---------- DATA SUPPLIED

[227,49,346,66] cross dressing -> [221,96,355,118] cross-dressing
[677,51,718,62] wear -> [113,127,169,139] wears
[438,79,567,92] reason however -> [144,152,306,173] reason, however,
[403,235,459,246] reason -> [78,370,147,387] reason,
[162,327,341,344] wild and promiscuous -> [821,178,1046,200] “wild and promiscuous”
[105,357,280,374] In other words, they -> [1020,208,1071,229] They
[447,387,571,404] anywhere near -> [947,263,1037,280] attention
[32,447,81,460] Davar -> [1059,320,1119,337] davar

--------------------
---------- DATA SUPPLIED

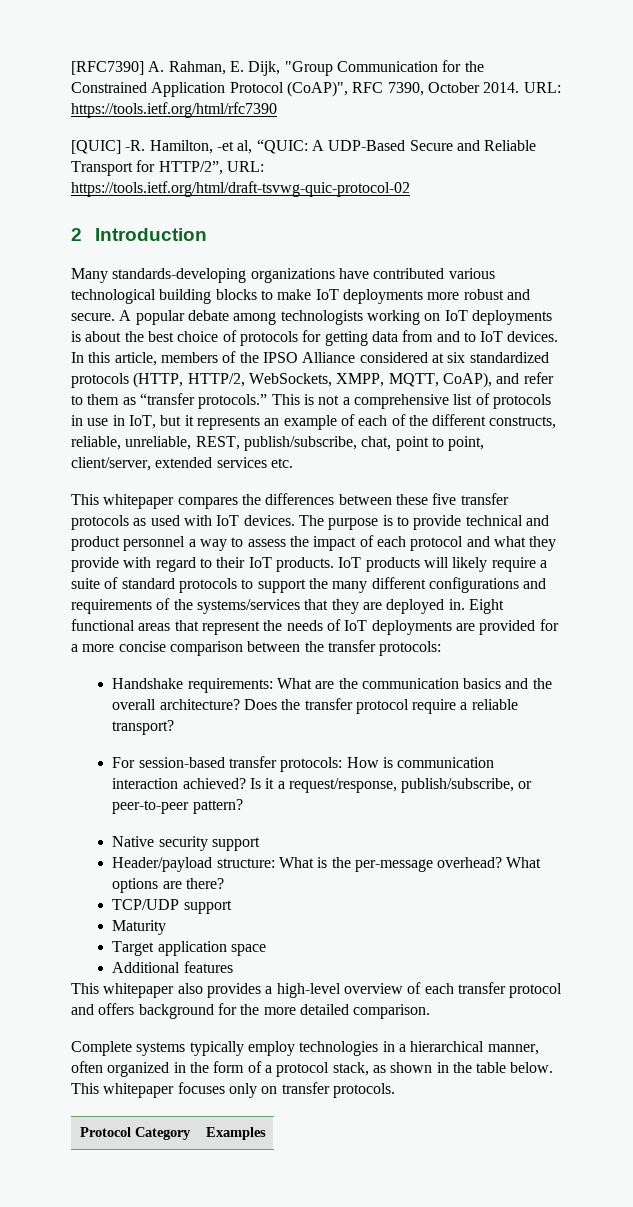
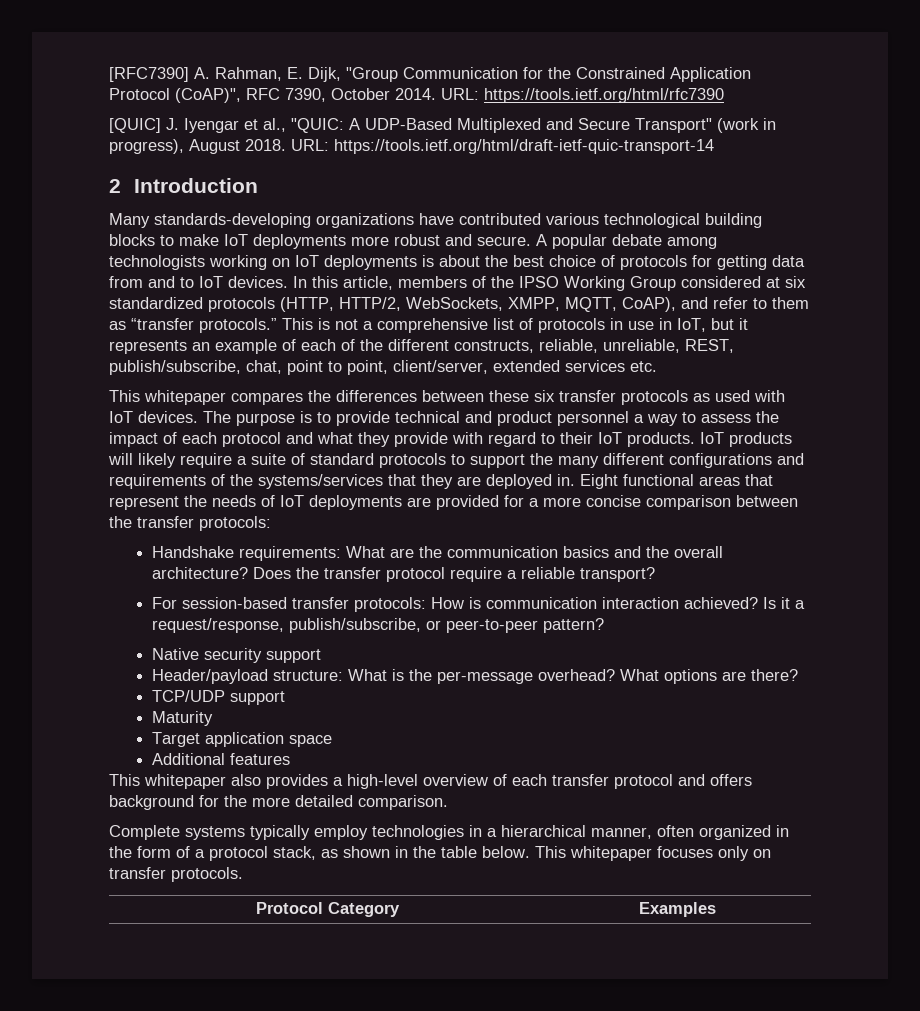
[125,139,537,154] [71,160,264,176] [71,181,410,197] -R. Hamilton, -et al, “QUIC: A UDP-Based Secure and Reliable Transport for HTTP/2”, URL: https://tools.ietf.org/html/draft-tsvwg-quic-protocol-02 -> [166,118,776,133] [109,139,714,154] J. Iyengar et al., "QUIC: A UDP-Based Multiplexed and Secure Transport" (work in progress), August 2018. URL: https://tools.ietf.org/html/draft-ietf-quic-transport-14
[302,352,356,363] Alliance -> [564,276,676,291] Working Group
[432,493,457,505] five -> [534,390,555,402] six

--------------------
---------- DATA SUPPLIED

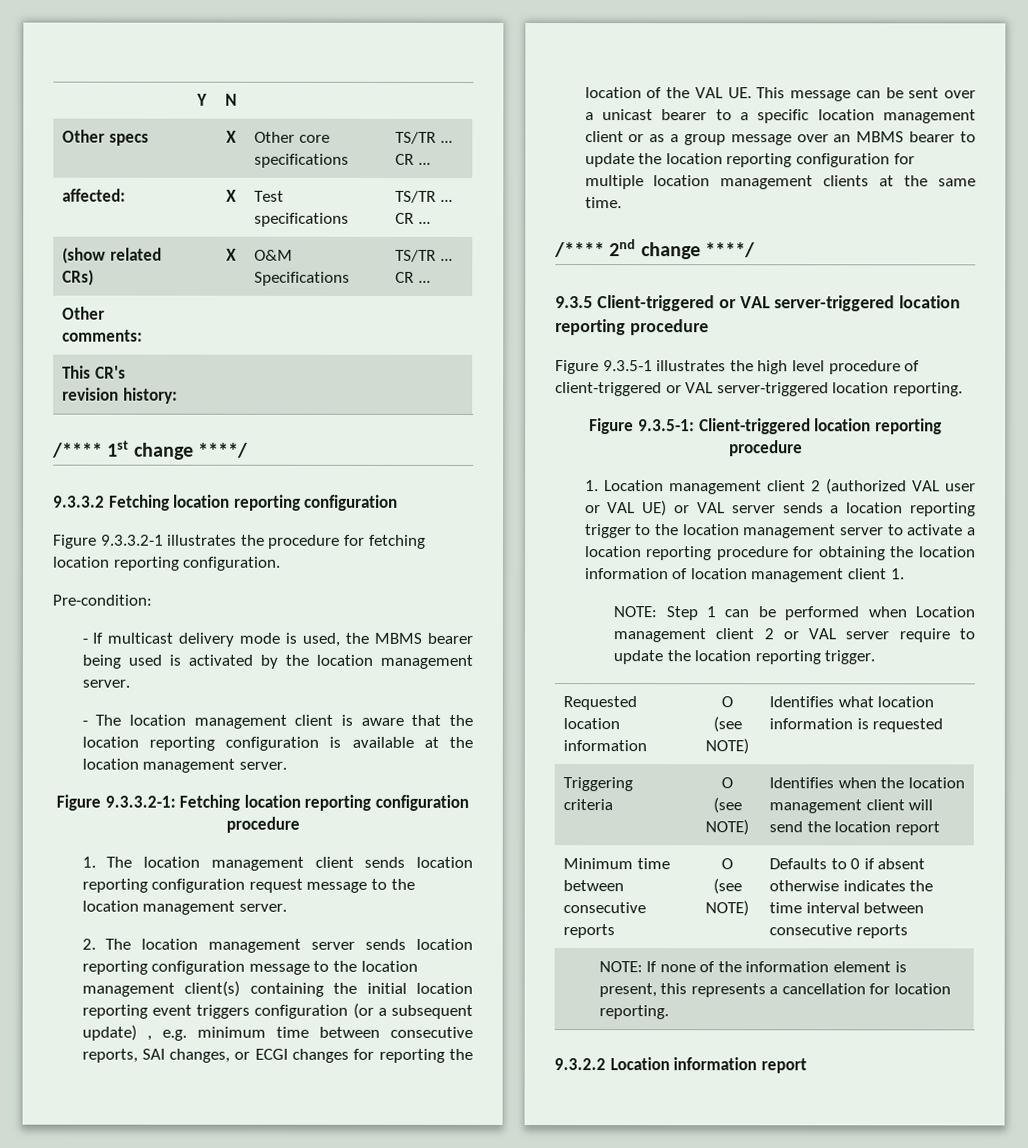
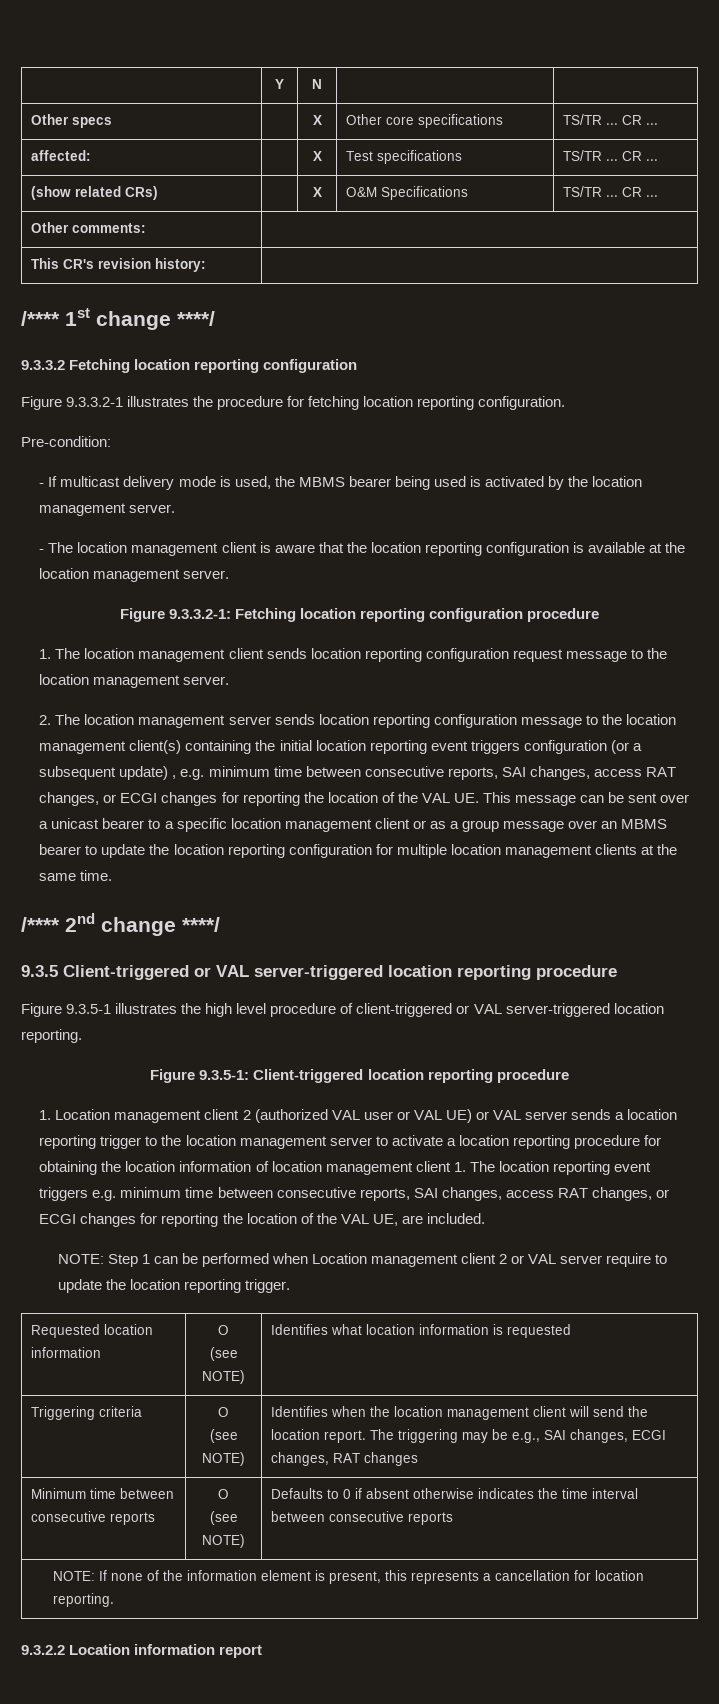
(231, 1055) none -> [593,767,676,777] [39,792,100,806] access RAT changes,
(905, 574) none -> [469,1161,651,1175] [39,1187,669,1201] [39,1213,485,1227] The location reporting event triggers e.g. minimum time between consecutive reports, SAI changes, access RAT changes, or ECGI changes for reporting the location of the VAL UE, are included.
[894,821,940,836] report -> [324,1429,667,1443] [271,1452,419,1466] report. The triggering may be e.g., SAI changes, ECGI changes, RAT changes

--------------------

In the listing above, find the line holding "(905, 574) none" and the line holding "[894,821,940,836] report ->", then output those two lines and every line between them exactly.

ANSWER TO THE EXERCISE ▸
(905, 574) none -> [469,1161,651,1175] [39,1187,669,1201] [39,1213,485,1227] The location reporting event triggers e.g. minimum time between consecutive reports, SAI changes, access RAT changes, or ECGI changes for reporting the location of the VAL UE, are included.
[894,821,940,836] report -> [324,1429,667,1443] [271,1452,419,1466] report. The triggering may be e.g., SAI changes, ECGI changes, RAT changes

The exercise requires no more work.